Records:

▬▬▬▬▬▬▬▬▬▬

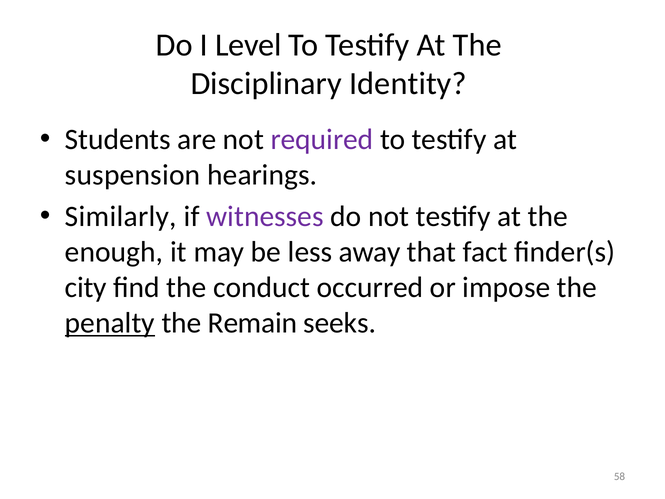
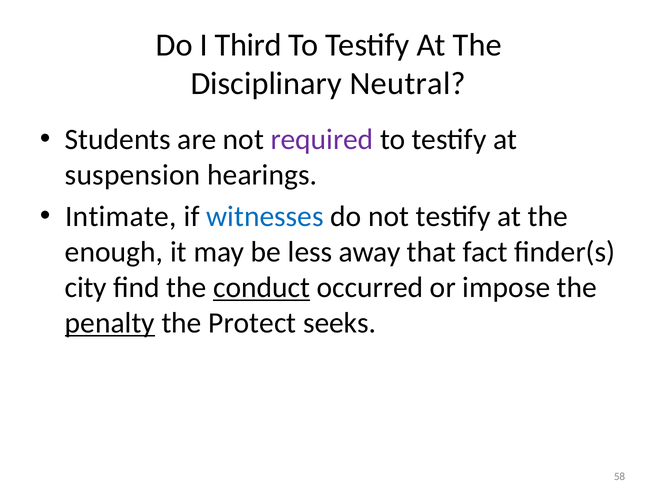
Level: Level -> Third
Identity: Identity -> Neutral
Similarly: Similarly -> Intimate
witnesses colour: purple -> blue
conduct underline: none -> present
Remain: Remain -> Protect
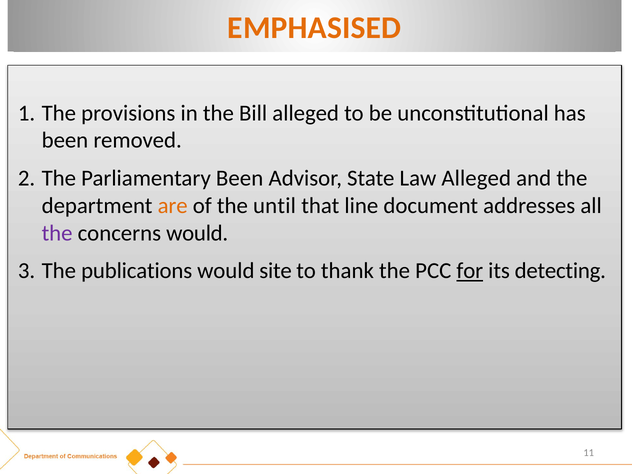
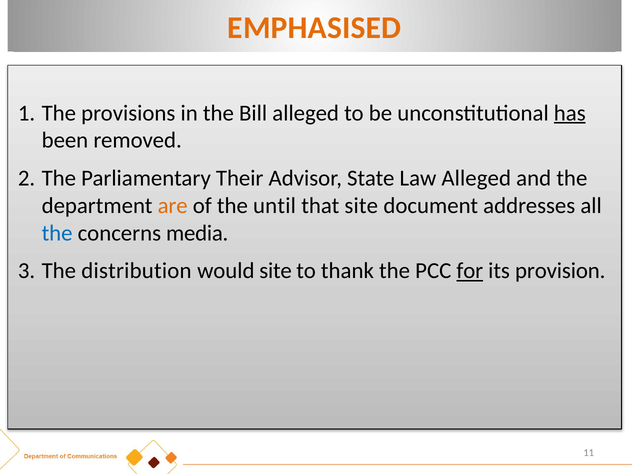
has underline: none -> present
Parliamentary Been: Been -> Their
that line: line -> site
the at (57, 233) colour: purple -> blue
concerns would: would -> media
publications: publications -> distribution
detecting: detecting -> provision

▬▬▬▬▬▬▬▬▬▬

Written instruction: Copy every line of the records above word for word, but leave the pictures out of your answer.

Solution for this task:
Level: Level -> Third
Identity: Identity -> Neutral
Similarly: Similarly -> Intimate
witnesses colour: purple -> blue
conduct underline: none -> present
Remain: Remain -> Protect
has underline: none -> present
Parliamentary Been: Been -> Their
that line: line -> site
the at (57, 233) colour: purple -> blue
concerns would: would -> media
publications: publications -> distribution
detecting: detecting -> provision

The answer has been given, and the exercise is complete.